The audience next heard from Vermont Governor Phil Scott, a member of the UVM Class of 1980. 

“As we celebrate this installation of UVM's 28th president I’m reminded again of why it's so special to be here in Vermont,” Scott said. “As a UVM alum, it's good to be back on campus for this event as we officially welcome President Tromp to Vermont. I've had the pleasure meeting with Marlene, and it's clear she's got the passion, energy, and enthusiasm to lead this university at a pivotal time for colleges and universities across the country. It's also clear to me she believes that, as Vermont's land grant institution, UVM can expand its impact far beyond Chittenden County, to all corners of our state.”

The Installation Address was given by Bettina Aptheker, distinguished professor emerita at the University of California, Santa Cruz. Aptheker described her longtime friendship with Tromp, and Tromp’s commitment to increasing the accessibility of a public university.

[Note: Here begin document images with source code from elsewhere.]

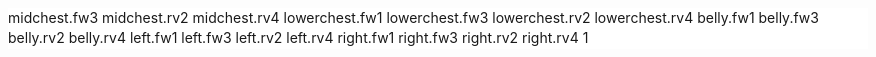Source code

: <th style="text-align:right;">
midchest.fw3
</th>
<th style="text-align:right;">
midchest.rv2
</th>
<th style="text-align:right;">
midchest.rv4
</th>
<th style="text-align:right;">
lowerchest.fw1
</th>
<th style="text-align:right;">
lowerchest.fw3
</th>
<th style="text-align:right;">
lowerchest.rv2
</th>
<th style="text-align:right;">
lowerchest.rv4
</th>
<th style="text-align:right;">
belly.fw1
</th>
<th style="text-align:right;">
belly.fw3
</th>
<th style="text-align:right;">
belly.rv2
</th>
<th style="text-align:right;">
belly.rv4
</th>
<th style="text-align:right;">
left.fw1
</th>
<th style="text-align:right;">
left.fw3
</th>
<th style="text-align:right;">
left.rv2
</th>
<th style="text-align:right;">
left.rv4
</th>
<th style="text-align:right;">
right.fw1
</th>
<th style="text-align:right;">
right.fw3
</th>
<th style="text-align:right;">
right.rv2
</th>
<th style="text-align:right;">
right.rv4
</th>
</tr>
</thead>
<tbody>
<tr>
<td style="text-align:right;">
1
</td>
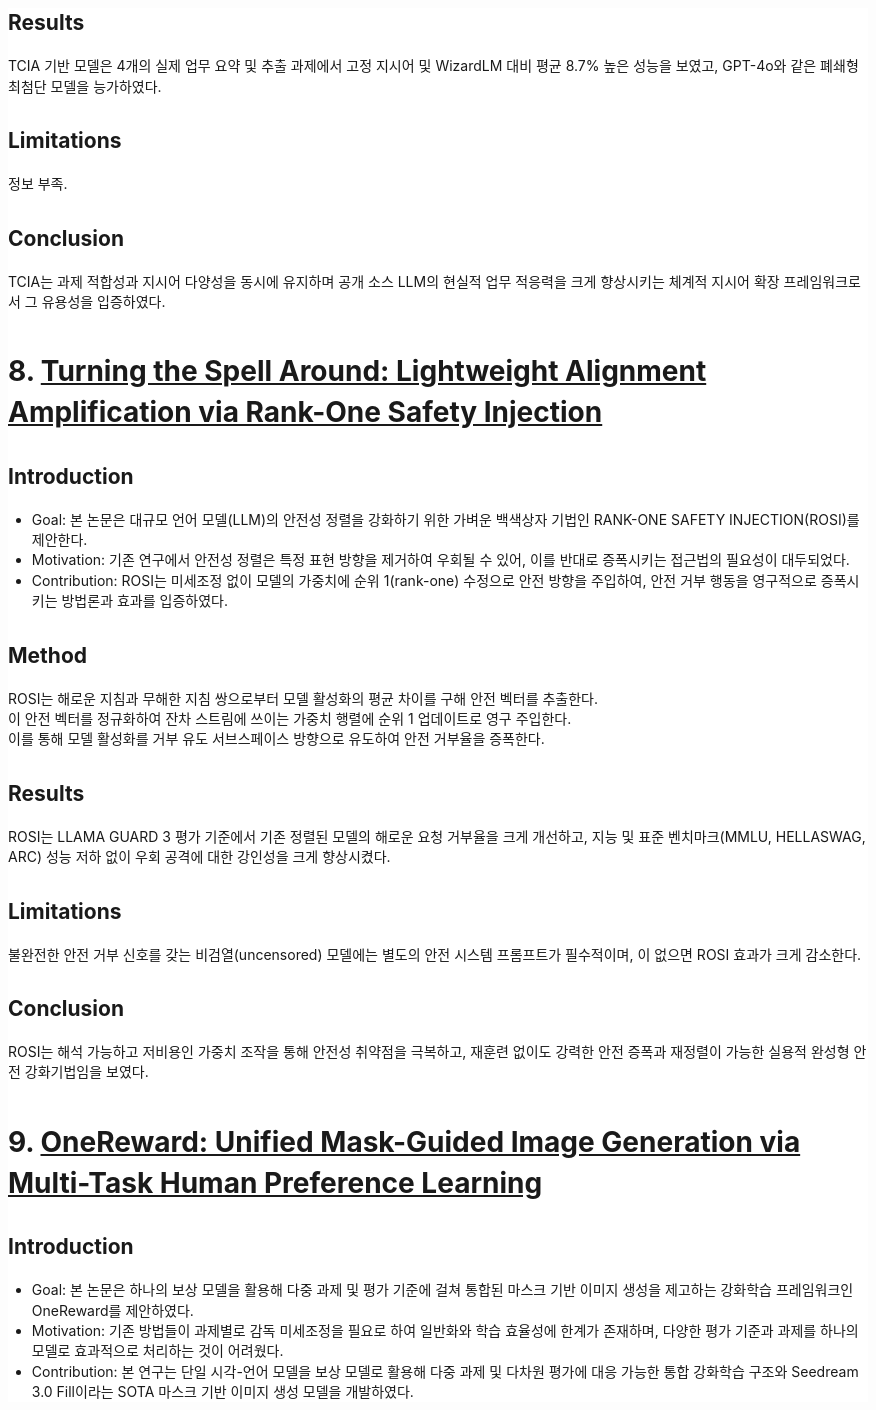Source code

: ## Results  
TCIA 기반 모델은 4개의 실제 업무 요약 및 추출 과제에서 고정 지시어 및 WizardLM 대비 평균 8.7% 높은 성능을 보였고, GPT-4o와 같은 폐쇄형 최첨단 모델을 능가하였다.  

## Limitations  
정보 부족.  

## Conclusion  
TCIA는 과제 적합성과 지시어 다양성을 동시에 유지하며 공개 소스 LLM의 현실적 업무 적응력을 크게 향상시키는 체계적 지시어 확장 프레임워크로서 그 유용성을 입증하였다.

# 8. [Turning the Spell Around: Lightweight Alignment Amplification via   Rank-One Safety Injection](https://arxiv.org/abs/2508.20766)

## Introduction
- Goal: 본 논문은 대규모 언어 모델(LLM)의 안전성 정렬을 강화하기 위한 가벼운 백색상자 기법인 RANK-ONE SAFETY INJECTION(ROSI)를 제안한다.  
- Motivation: 기존 연구에서 안전성 정렬은 특정 표현 방향을 제거하여 우회될 수 있어, 이를 반대로 증폭시키는 접근법의 필요성이 대두되었다.  
- Contribution: ROSI는 미세조정 없이 모델의 가중치에 순위 1(rank-one) 수정으로 안전 방향을 주입하여, 안전 거부 행동을 영구적으로 증폭시키는 방법론과 효과를 입증하였다.  

## Method  
ROSI는 해로운 지침과 무해한 지침 쌍으로부터 모델 활성화의 평균 차이를 구해 안전 벡터를 추출한다.  
이 안전 벡터를 정규화하여 잔차 스트림에 쓰이는 가중치 행렬에 순위 1 업데이트로 영구 주입한다.  
이를 통해 모델 활성화를 거부 유도 서브스페이스 방향으로 유도하여 안전 거부율을 증폭한다.  

## Results  
ROSI는 LLAMA GUARD 3 평가 기준에서 기존 정렬된 모델의 해로운 요청 거부율을 크게 개선하고, 지능 및 표준 벤치마크(MMLU, HELLASWAG, ARC) 성능 저하 없이 우회 공격에 대한 강인성을 크게 향상시켰다.  

## Limitations  
불완전한 안전 거부 신호를 갖는 비검열(uncensored) 모델에는 별도의 안전 시스템 프롬프트가 필수적이며, 이 없으면 ROSI 효과가 크게 감소한다.  

## Conclusion  
ROSI는 해석 가능하고 저비용인 가중치 조작을 통해 안전성 취약점을 극복하고, 재훈련 없이도 강력한 안전 증폭과 재정렬이 가능한 실용적 완성형 안전 강화기법임을 보였다.

# 9. [OneReward: Unified Mask-Guided Image Generation via Multi-Task Human   Preference Learning](https://arxiv.org/abs/2508.21066)

## Introduction
- Goal: 본 논문은 하나의 보상 모델을 활용해 다중 과제 및 평가 기준에 걸쳐 통합된 마스크 기반 이미지 생성을 제고하는 강화학습 프레임워크인 OneReward를 제안하였다.  
- Motivation: 기존 방법들이 과제별로 감독 미세조정을 필요로 하여 일반화와 학습 효율성에 한계가 존재하며, 다양한 평가 기준과 과제를 하나의 모델로 효과적으로 처리하는 것이 어려웠다.  
- Contribution: 본 연구는 단일 시각-언어 모델을 보상 모델로 활용해 다중 과제 및 다차원 평가에 대응 가능한 통합 강화학습 구조와 Seedream 3.0 Fill이라는 SOTA 마스크 기반 이미지 생성 모델을 개발하였다.  
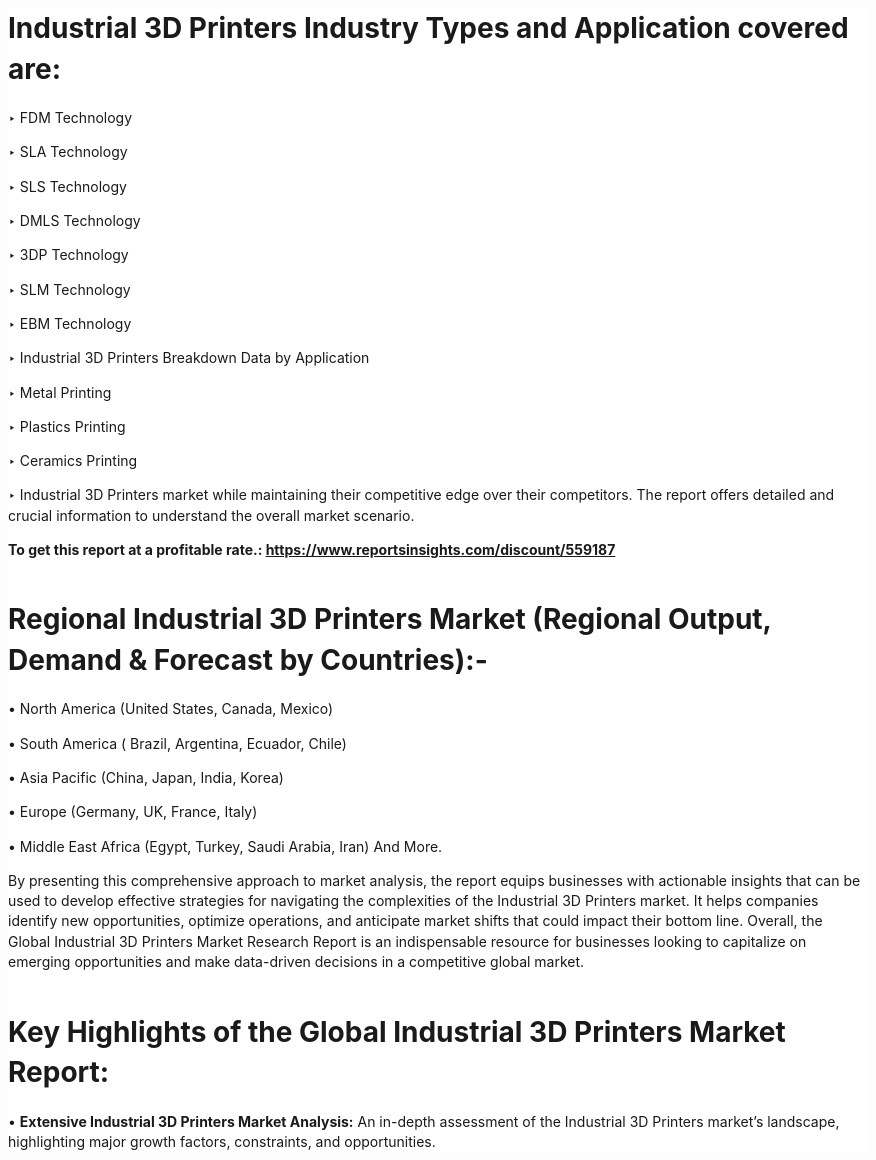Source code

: # <strong>Industrial 3D Printers Industry Types and Application covered are:</strong>

‣ FDM Technology

   ‣ SLA Technology

   ‣ SLS Technology

   ‣ DMLS Technology

   ‣ 3DP Technology

   ‣ SLM Technology

   ‣ EBM Technology

‣ Industrial 3D Printers Breakdown Data by Application

   ‣ Metal Printing

   ‣ Plastics Printing

   ‣ Ceramics Printing

   ‣ Industrial 3D Printers market while maintaining their competitive edge over their competitors. The report offers detailed and crucial information to understand the overall market scenario.

<strong>To get this report at a profitable rate.: <a href=https://www.reportsinsights.com/discount/559187>https://www.reportsinsights.com/discount/559187</a></strong></font>

# <strong>Regional Industrial 3D Printers Market (Regional Output, Demand &amp; Forecast by Countries):-</strong>

• North America (United States, Canada, Mexico)

• South America ( Brazil, Argentina, Ecuador, Chile)

• Asia Pacific (China, Japan, India, Korea)

• Europe (Germany, UK, France, Italy)

• Middle East Africa (Egypt, Turkey, Saudi Arabia, Iran) And More.

By presenting this comprehensive approach to market analysis, the report equips businesses with actionable insights that can be used to develop effective strategies for navigating the complexities of the Industrial 3D Printers market. It helps companies identify new opportunities, optimize operations, and anticipate market shifts that could impact their bottom line. Overall, the Global Industrial 3D Printers Market Research Report is an indispensable resource for businesses looking to capitalize on emerging opportunities and make data-driven decisions in a competitive global market.

# <strong>Key Highlights of the Global Industrial 3D Printers Market Report:</strong>

• <strong>Extensive Industrial 3D Printers Market Analysis:</strong> An in-depth assessment of the Industrial 3D Printers market’s landscape, highlighting major growth factors, constraints, and opportunities.
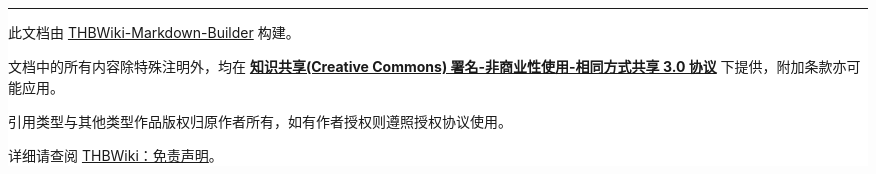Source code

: 

[^cite_note-说明-1]: 原文如此。

  
  

  





---

此文档由 [THBWiki-Markdown-Builder](https://github.com/Delsin-Yu/THBWiki-Markdown-Builder) 构建。

文档中的所有内容除特殊注明外，均在 [**知识共享(Creative Commons) 署名-非商业性使用-相同方式共享 3.0 协议**](https://creativecommons.org/licenses/by-sa/3.0/deed.zh-hans) 下提供，附加条款亦可能应用。

引用类型与其他类型作品版权归原作者所有，如有作者授权则遵照授权协议使用。

详细请查阅 [THBWiki：免责声明](https://thbwiki.cc/THBWiki:%E5%85%8D%E8%B4%A3%E5%A3%B0%E6%98%8E)。

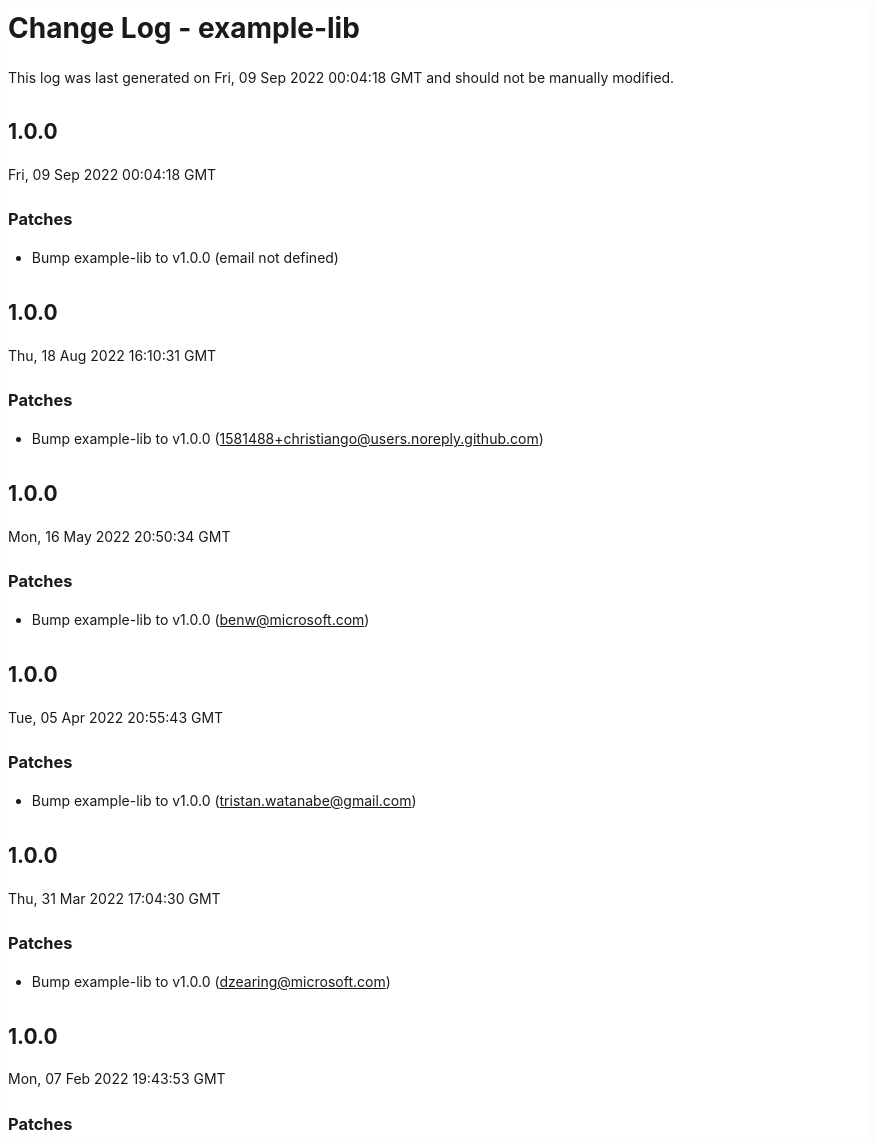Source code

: # Change Log - example-lib

This log was last generated on Fri, 09 Sep 2022 00:04:18 GMT and should not be manually modified.



## 1.0.0

Fri, 09 Sep 2022 00:04:18 GMT

### Patches

- Bump example-lib to v1.0.0 (email not defined)

## 1.0.0

Thu, 18 Aug 2022 16:10:31 GMT

### Patches

- Bump example-lib to v1.0.0 (1581488+christiango@users.noreply.github.com)

## 1.0.0

Mon, 16 May 2022 20:50:34 GMT

### Patches

- Bump example-lib to v1.0.0 (benw@microsoft.com)

## 1.0.0

Tue, 05 Apr 2022 20:55:43 GMT

### Patches

- Bump example-lib to v1.0.0 (tristan.watanabe@gmail.com)

## 1.0.0

Thu, 31 Mar 2022 17:04:30 GMT

### Patches

- Bump example-lib to v1.0.0 (dzearing@microsoft.com)

## 1.0.0

Mon, 07 Feb 2022 19:43:53 GMT

### Patches

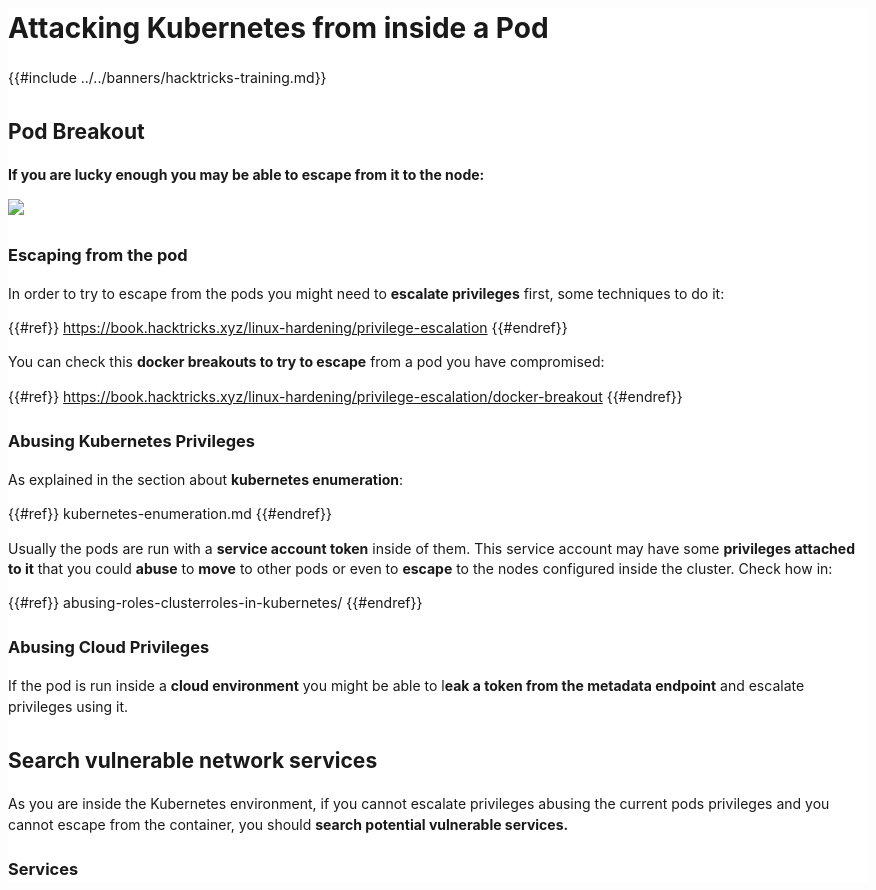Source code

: # Attacking Kubernetes from inside a Pod

{{#include ../../banners/hacktricks-training.md}}

## **Pod Breakout**

**If you are lucky enough you may be able to escape from it to the node:**

![](https://sickrov.github.io/media/Screenshot-161.jpg)

### Escaping from the pod

In order to try to escape from the pods you might need to **escalate privileges** first, some techniques to do it:

{{#ref}}
https://book.hacktricks.xyz/linux-hardening/privilege-escalation
{{#endref}}

You can check this **docker breakouts to try to escape** from a pod you have compromised:

{{#ref}}
https://book.hacktricks.xyz/linux-hardening/privilege-escalation/docker-breakout
{{#endref}}

### Abusing Kubernetes Privileges

As explained in the section about **kubernetes enumeration**:

{{#ref}}
kubernetes-enumeration.md
{{#endref}}

Usually the pods are run with a **service account token** inside of them. This service account may have some **privileges attached to it** that you could **abuse** to **move** to other pods or even to **escape** to the nodes configured inside the cluster. Check how in:

{{#ref}}
abusing-roles-clusterroles-in-kubernetes/
{{#endref}}

### Abusing Cloud Privileges

If the pod is run inside a **cloud environment** you might be able to l**eak a token from the metadata endpoint** and escalate privileges using it.

## Search vulnerable network services

As you are inside the Kubernetes environment, if you cannot escalate privileges abusing the current pods privileges and you cannot escape from the container, you should **search potential vulnerable services.**

### Services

“Compassion. Care. Generosity. Attention to detail and nuance. These are the qualities that shine through in her writings, and in her work,” Aptheker said.

“Vermont with its forests, mountains, and farms, and maple syrup, to sweeten our lives, is a gift. And to this university Dr. Tromp will give her all. You are in gracious and bountiful hands.”

Holding the university’s Class of 1927 Memorial Mace, a nearly four-foot-long symbol of authority used at formal ceremonies, constructed of ebony and silver-plated bronze, Tromp then bent her head as Board Chair Barnhart placed the President’s Medallion around her neck and formally invested her as the leader of the university. The medallion was a gift to the university from former President Lattie F. Coor upon his departure in 1989. It bears the institution’s ornate seal.

“UVM was, from the outset, not just a university of ideas, but ideals. Not just ideas but ideals,” Tromp reminded the audience in her Presidential Address. 

“[UVM] is a community of believers embedded in our common ground values, hewn in stone by our beautiful student union. These values are respect, integrity, innovation, openness, justice, and responsibility. Imagine if all the world were striving for this now. Not for power, or money, or priority, but this–what a different world it would be. A place that seeks to live up to these values is where I want to be–right here in this place, and most particularly, in this moment.”

“Higher education will be a part of the necessary work of healing and understanding,” she said. “We have seen people destroy the ground under our feet and the bodies above it. We have seen a degradation of service and knowledge, an assault on life saving cure, planet saving discoveries and individual peace and safety.”

To counter those forces, Tromp encouraged the UVM community to deploy “sisu”– the Finnish word meaning “unflappable tenacity in the face of insurmountable odds.”

“The work we are doing now will require enormous sisu,” she said. “But it matters now perhaps more than ever.”

“I am here because I believe,” Tromp said. “I believe in the power of education to change the world. I believe in the power of our faculty, students and staff to change the world. I believe we can create a better future, in that this moment of suffering and struggle could be the ground upon which we become wiser, braver, and make lasting and meaningful change. That we can reach across the chasm to bring people together to do this work.”

“[UVM] is a community of believers embedded in our common ground values... respect, integrity, innovation, openness, justice, and responsibility.... A place that seeks to live up to these values is where I want to be–right here in this place, and most particularly, in this moment.” –UVM President Marlene Tromp

The audience next heard a reflection on the installation from Bryan McKinley Jones Brayboy, dean of Northwestern University’s School of Education and Social Policy and its Carlos Montezuma Professor of Education and Social Policy, followed later by a recorded greeting and poetry reading by writer Risë Kevalshar Collins and closing remarks from Kimberly A. Hopely, executive vice president for development and alumni engagement at Rutgers University and president of the Rutgers University Foundation.

The Installation was followed by an outdoor reception on the University Green where ceremony attendees were joined by hundreds of other members of the university community.